Some years ago there was an interesting board game called “Can’t Stop,” which involved rolling dice and moving plastic pieces on the board. Players could end their turn whenever they wanted, but if they kept on going and rolled a combination of dice that prevented them from moving, they would lose all the progress they made and go back down to the beginning of the board. The game was a contest of prudence or caution versus ambition and greed, and it was accurately named: for when the dice were rolling in your favor, it was hard to stop. It was always a question of how far players wanted to press their luck, especially when they saw another player getting ahead of them. I think this game is a good symbol of the temptations we face in life, and of the dangers about which the Gospel warns us. If we keep on trying to obtain more and more, thinking only of ourselves, and striving to come out ahead of everyone else, we risk losing it all. We have to learn to stop—that is, to stop thinking only of ourselves, and to begin asking what God wants us to do with our talents, gifts, and blessings.
Do we give too much emphasis to material things, to money and to our possessions? Do we have a strong desire for popularity, status, or importance? If so, it might be good to take an inventory of our lives, asking ourselves which things we could afford to lose if we had to, and which are absolutely essential to our happiness and well-being. If we’re honest, I think we’d realize that we could somehow recover from the loss of all our material possessions; it would be hard, but life would go on. What we couldn’t afford to lose would be our faith, our self-respect, and the love we share with the people who are important to us. In other words, our relationships with God and other people are, or should be, central; they are the measure of whether or not we’re truly wealthy and successful in life. Material things can easily get in the way of this true form of happiness, and if we’re not careful, greed can make us always want even more than we already have, while blinding us to what’s truly matters.
There are some precautions we can take against letting ourselves become spiritually poisoned by greed. For one thing, we can make a point of helping those less fortunate than ourselves. If we’re using our hands to reach out to others in need, we’re less like to cling to our possessions or grasp after things that can take us away from God. We can be generous by giving money to charity, by doing favors for others, and by supporting our parish with our time, our involvement, and our contributions. It’s also important to be grateful for everything God has given us. Maybe we’re not millionaires, but compared to most people in the world, we’re richly blessed. We must realize this, and act accordingly. Lastly, we must always try to place God’s will first, praying for His guidance and living by His teachings and commandments. The Lord doesn’t begrudge us our pleasures and popularity, but He does want us have our priorities in order.
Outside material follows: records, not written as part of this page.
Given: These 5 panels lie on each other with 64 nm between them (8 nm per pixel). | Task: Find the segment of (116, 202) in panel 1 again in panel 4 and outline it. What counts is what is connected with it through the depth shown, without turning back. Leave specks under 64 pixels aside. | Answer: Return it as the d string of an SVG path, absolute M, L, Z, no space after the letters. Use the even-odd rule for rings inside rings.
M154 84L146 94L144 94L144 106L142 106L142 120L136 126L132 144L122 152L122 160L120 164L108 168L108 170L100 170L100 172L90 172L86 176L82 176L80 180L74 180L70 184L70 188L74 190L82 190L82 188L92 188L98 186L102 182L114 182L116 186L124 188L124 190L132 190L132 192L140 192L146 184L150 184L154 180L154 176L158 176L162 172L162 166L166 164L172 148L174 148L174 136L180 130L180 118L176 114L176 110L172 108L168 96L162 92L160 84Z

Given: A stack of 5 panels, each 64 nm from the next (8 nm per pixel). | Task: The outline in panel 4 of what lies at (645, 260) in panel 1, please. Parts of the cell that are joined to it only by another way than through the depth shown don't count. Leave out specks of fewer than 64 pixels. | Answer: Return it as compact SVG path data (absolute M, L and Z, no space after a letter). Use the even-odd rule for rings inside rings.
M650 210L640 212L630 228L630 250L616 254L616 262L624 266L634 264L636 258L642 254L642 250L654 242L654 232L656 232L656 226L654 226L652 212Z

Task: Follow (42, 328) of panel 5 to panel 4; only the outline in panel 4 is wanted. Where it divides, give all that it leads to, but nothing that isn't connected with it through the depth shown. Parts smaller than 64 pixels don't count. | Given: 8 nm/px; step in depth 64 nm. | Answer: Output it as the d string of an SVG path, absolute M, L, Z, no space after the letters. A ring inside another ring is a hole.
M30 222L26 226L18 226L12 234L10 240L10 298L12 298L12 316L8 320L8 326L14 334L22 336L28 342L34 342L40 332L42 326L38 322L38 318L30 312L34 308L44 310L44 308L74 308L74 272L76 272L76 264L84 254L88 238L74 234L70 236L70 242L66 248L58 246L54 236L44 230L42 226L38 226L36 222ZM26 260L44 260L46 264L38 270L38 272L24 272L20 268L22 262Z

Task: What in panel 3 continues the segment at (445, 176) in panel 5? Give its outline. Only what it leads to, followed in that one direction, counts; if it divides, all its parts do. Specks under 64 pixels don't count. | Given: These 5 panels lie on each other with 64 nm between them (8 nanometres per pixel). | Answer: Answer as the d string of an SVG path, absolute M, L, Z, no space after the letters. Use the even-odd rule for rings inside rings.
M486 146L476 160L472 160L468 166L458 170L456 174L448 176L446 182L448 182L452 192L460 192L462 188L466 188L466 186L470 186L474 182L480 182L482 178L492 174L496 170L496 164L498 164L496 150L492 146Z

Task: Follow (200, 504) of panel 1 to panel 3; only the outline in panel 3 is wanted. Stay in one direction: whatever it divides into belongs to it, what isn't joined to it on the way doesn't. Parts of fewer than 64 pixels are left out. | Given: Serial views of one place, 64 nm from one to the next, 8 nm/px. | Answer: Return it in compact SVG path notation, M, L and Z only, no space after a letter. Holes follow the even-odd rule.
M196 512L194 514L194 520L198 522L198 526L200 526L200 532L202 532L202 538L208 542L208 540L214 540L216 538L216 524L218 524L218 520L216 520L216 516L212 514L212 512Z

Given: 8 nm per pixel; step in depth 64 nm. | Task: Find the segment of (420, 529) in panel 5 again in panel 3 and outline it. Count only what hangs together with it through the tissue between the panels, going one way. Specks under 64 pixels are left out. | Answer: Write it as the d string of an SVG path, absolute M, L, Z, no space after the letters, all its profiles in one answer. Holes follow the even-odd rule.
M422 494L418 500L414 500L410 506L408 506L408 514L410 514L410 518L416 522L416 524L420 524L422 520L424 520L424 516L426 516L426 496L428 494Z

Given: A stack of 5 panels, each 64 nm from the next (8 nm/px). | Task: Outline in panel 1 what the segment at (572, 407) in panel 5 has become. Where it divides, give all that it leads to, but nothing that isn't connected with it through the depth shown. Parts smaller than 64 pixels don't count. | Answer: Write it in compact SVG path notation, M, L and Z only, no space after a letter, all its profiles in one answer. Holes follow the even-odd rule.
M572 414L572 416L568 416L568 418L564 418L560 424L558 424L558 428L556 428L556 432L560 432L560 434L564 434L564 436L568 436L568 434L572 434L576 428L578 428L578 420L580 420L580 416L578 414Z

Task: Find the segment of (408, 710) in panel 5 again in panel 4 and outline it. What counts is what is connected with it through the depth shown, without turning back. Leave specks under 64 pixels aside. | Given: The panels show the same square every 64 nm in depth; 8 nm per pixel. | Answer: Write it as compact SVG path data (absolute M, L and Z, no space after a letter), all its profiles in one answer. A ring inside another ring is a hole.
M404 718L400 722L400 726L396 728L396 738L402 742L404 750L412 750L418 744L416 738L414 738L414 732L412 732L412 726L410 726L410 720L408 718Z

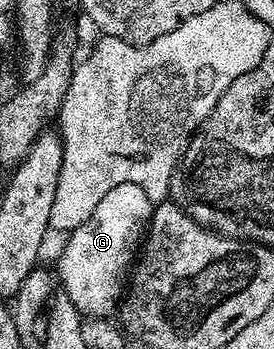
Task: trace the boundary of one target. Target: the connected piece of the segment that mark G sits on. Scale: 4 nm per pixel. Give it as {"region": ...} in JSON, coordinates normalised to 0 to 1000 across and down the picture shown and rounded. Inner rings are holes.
{"region":[[[434,524],[434,536],[405,536],[405,547],[347,582],[332,628],[241,676],[252,682],[223,713],[201,791],[259,868],[274,868],[281,888],[314,911],[398,908],[409,885],[416,894],[431,883],[562,596],[562,579],[536,570],[536,547],[522,547],[522,536],[493,524]]]}

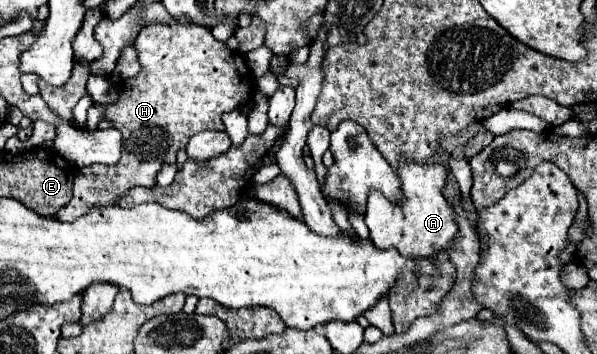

It’s all right to enjoy life—if we’re also trying to live as God asks. These are all ways of guarding against the deadly sin of greed—and greed can be a real and ever-present danger in a materialistic society like ours. Rather than risking the loss of everything that truly matters, including our immortal souls, we must strive to be open toward God and generous toward others—for this is how we obtain true treasures that last forever.